[Extracted text]

● ● ●

When pursuing a bid protest before the Government Accountability Office, it is never a good idea to presume that you’ll get your attorneys’ fees paid by the agency.
If you are fortunate enough to recover attorneys’ fees, GAO’s general standard is to recommend paying the fees associated with all the protest grounds being pursued, whether or not they were meritorious. But although this is the general posture, it is not always the case.
For example, in CSRA LLC-Costs, B-415171.3 (Aug. 27, 2018), the protester’s initial key argument was that the awardee had proposed to use incumbent workers who had not given their permission to be included in the proposal. The agency took corrective action and GAO dismissed the protest.
But, the protester, CSRA LLC, of San Diego, Calif., evidently believed that the corrective action was too restrictive. The agency’s corrective action was to discuss staffing, but it refused to allow offerors to make other changes to their proposals (another of GAO’s longstanding rules is that when opening discussions, in general, offerors should be permitted to make whatever changes to which they see fit).
CSRA protested the corrective action arguing that its terms were too restrictive and that it was mere pretext to avoid a GAO decision on the merits.
Rather than take corrective action again, the agency filed a report arguing that it had the discretion to take corrective action as it saw fit and that it was not a pretext to avoid a decision on the merits.
A month passed and the agency suddenly changed its mind to take corrective action again. It said it would allow offerors to revise other aspects of their proposals.
The protester asked GAO to recommend the agency pay the costs associated with pursuing the second protest. CSRA explained that it had prepared its proposal based on the individuals’ capabilities named in the staffing plan, and that changes to the staffing plan would have a ripple effect through the whole proposal.
GAO agreed and said that the agency should have allowed offerors to revise other parts for their proposals as well. But, as to the pretext argument, GAO would not bite.

● ● ●

[Data shown]
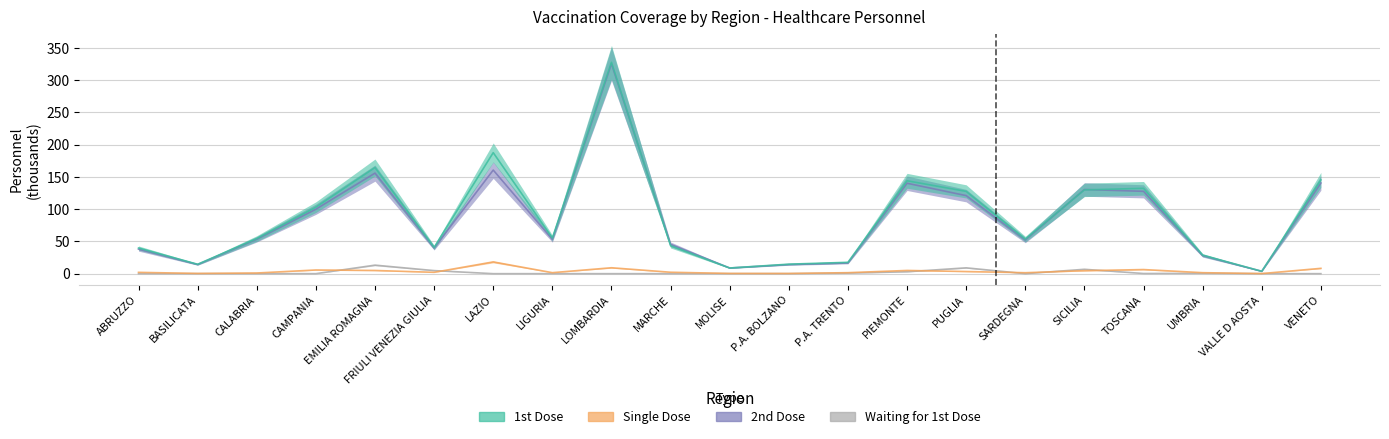

Which category has the highest value in the 2nd Dose series?

LOMBARDIA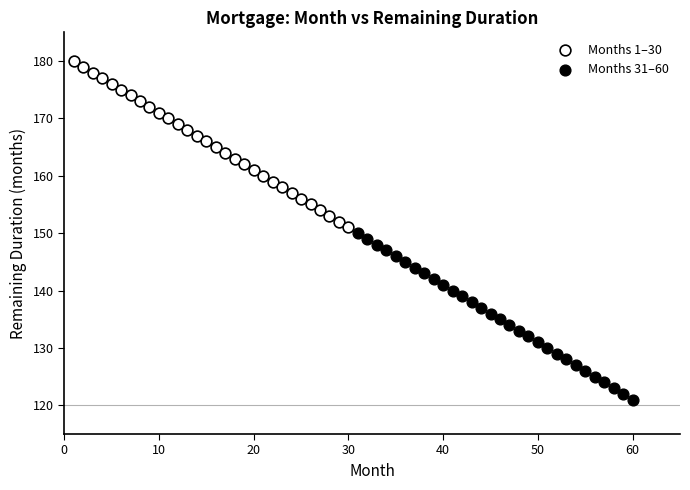

Which series contains the lowest Y value?

Months 31–60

● ● ●

[Check your understanding]
(a) Update the bid protest text between "But, the protester, CSRA" and "a decision on the merits.", inclusive, changing "pretext" to "subterfuge".
(b) Answer these questions from the bid protest text:
(i) On what date was CSRA LLC-Costs, B-415171.3, decided?
(ii) Where is the protester, CSRA LLC, located?
(iii) How much time passed before the agency changed its mind and took corrective action again?

[Solved problems]
(a)
But, the protester, CSRA LLC, of San Diego, Calif., evidently believed that the corrective action was too restrictive. The agency’s corrective action was to discuss staffing, but it refused to allow offerors to make other changes to their proposals (another of GAO’s longstanding rules is that when opening discussions, in general, offerors should be permitted to make whatever changes to which they see fit).
CSRA protested the corrective action arguing that its terms were too restrictive and that it was mere subterfuge to avoid a GAO decision on the merits.
Rather than take corrective action again, the agency filed a report arguing that it had the discretion to take corrective action as it saw fit and that it was not a subterfuge to avoid a decision on the merits.

(b)
(i) August 27, 2018.
(ii) San Diego, California.
(iii) A month.